Bogotá, the Philippines, Miami.  Isn’t that right, Dad?”

Of course Miles had chosen that moment to join us.  He had changed to his beach clothes, and I could tell by the expression on his face that the last thing he wanted to talk about was the drug trade.

“Geography,” I tried to cover quickly.  “We were just talking about the geography of the western Caribbean.”

Cisco
, who had planted himself hopefully between Melanie and me, watching for dropped snacks, bounced over to greet Miles.  Miles bent to pet him, giving me a skeptical, “Hmm-mmm.”

“And also about Rachelle
Denison,” supplied Melanie helpfully.  “We think she’s a total phony.”

“I wouldn’t disagree with you there, sweetheart.”  He straightened up, took a shrimp from the chilled bowl on the table, and fed it to Cisco.  Cisco gobbled it down and looked at him worshipfully.

“Hey!” I objected.

He tilted a raised eyebrow at me.  “Vacation,” he reminded me.
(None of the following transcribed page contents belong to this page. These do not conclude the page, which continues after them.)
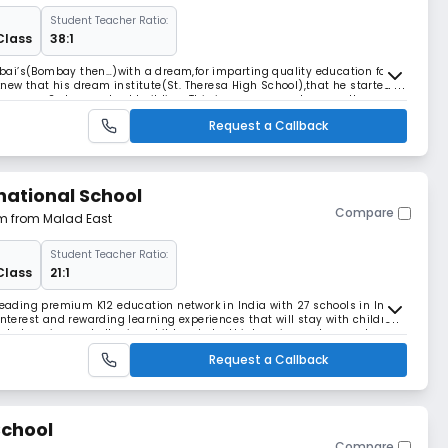
Student Teacher Ratio:
Class
38:1
ai’s(Bombay then…)with a dream,for imparting quality education for
 knew that his dream institute(St. Theresa High School),that he started in
come a 2 storey school building. This journey was not a smooth one,
, the dream turned in to real
Request a Callback
national School
Compare
 km from Malad East
Student Teacher Ratio:
Class
21:1
 leading premium K12 education network in India with 27 schools in India
interest and rewarding learning experiences that will stay with children
ose to learning and allowing children to be thinkers, innovators, and
inciple under which the
Request a Callback
School
Compare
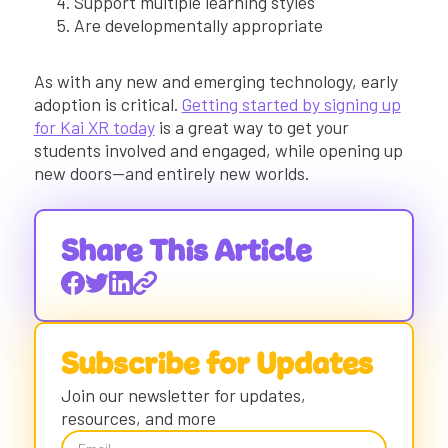
Support multiple learning styles
Are developmentally appropriate
As with any new and emerging technology, early
adoption is critical.
Getting started by signing up
for Kai XR today
is a great way to get your
students involved and engaged, while opening up
new doors—and entirely new worlds.
Share This Article
Subscribe for Updates
Join our newsletter for updates,
resources, and more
“Hey Dad, want to see Cisco’s new trick?”

“Can’t think of anything I’d rather do.”

Melanie scrambled to her feet, took her stance, and this time when she commanded, “High five!”  Cisco struck her palm with perfect precision.  We all laughed and applauded, and Miles gave him another shrimp.  What dog wouldn’t like that game?  Melanie tried it three more times, with three more shrimp, until I complained, only half joking, “Save some for me, will you?” 
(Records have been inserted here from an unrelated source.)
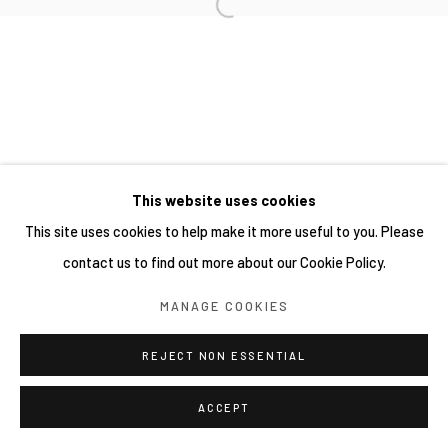
This website uses cookies
This site uses cookies to help make it more useful to you. Please
contact us to find out more about our Cookie Policy.
MANAGE COOKIES
REJECT NON ESSENTIAL
ACCEPT
分享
Miles grinned, wiped his hands on a paper napkin, and said,  “Okay guys, let’s take a break.  Speaking of shrimp, where would you ladies like to go for dinner?”

“Oh dear,” his mother said.  “I thought you and Raine had plans, so I
called the concierge service to bring dinner for Melanie and me.”
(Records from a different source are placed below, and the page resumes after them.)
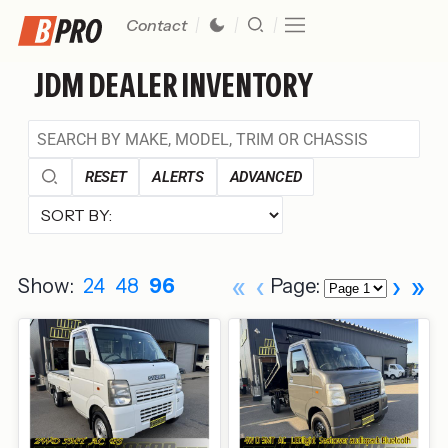
Contact
JDM DEALER INVENTORY
RESET
ALERTS
ADVANCED
«
‹
›
»
Show:
24
48
96
Page:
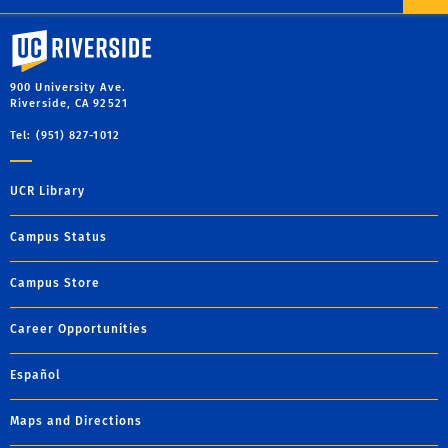
University of California, Riverside
900 University Ave.
Riverside, CA 92521
Tel: (951) 827-1012
UCR Library
Campus Status
Campus Store
Career Opportunities
Español
Maps and Directions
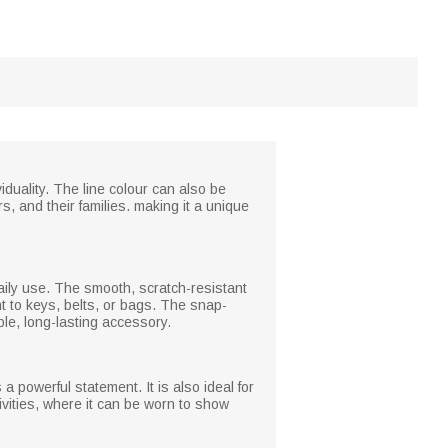
duality. The line colour can also be
s, and their families. making it a unique
aily use. The smooth, scratch-resistant
t to keys, belts, or bags. The snap-
ble, long-lasting accessory.
a powerful statement. It is also ideal for
vities, where it can be worn to show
“Spaghetti from Embargo,” Melanie
added, “the best in the
world
.”  She looked at her grandmother hopefully. “You could order more.”

Miles glanced at me ruefully. “Actually, I did have a plan,
and it sounded great this morning.  I thought you might enjoy a sunset dinner on the reef, but given that we’ve just spent the entire afternoon listening to stories about deadly diving accidents on the reef…” He shrugged. “Maybe not such a fun way to spend the evening after all.”

But I was interested.  “Do you mean the same reef where Alex and Rachelle went diving?”

His tone was guarded.  “That’s the one.”

“Are you planning to push me overboard?”

“That depends.  Are you planning to talk about Rachelle Denison all night?” 

I grinned.  “I’m a strong swimmer.  And you’ve got a dinner date.”

 

~*~

 

Melanie and Miles went down to the beach for another paddle board lesson, but I was content to settle in the shade with Cisco and Rita, the platter of goodies within reach and a glass of white wine in hand.  I am really more of a beer girl
, but when in Rome, I suppose.  I gave Cisco one of the deer antlers, and he crunched it up in no time flat, looked at me hopefully for another, then settled under my chair with a huge disappointed sigh when he saw nothing more was forthcoming.  I could feel his watchful eyes, though, waiting for a dropped cracker or another tasty shrimp.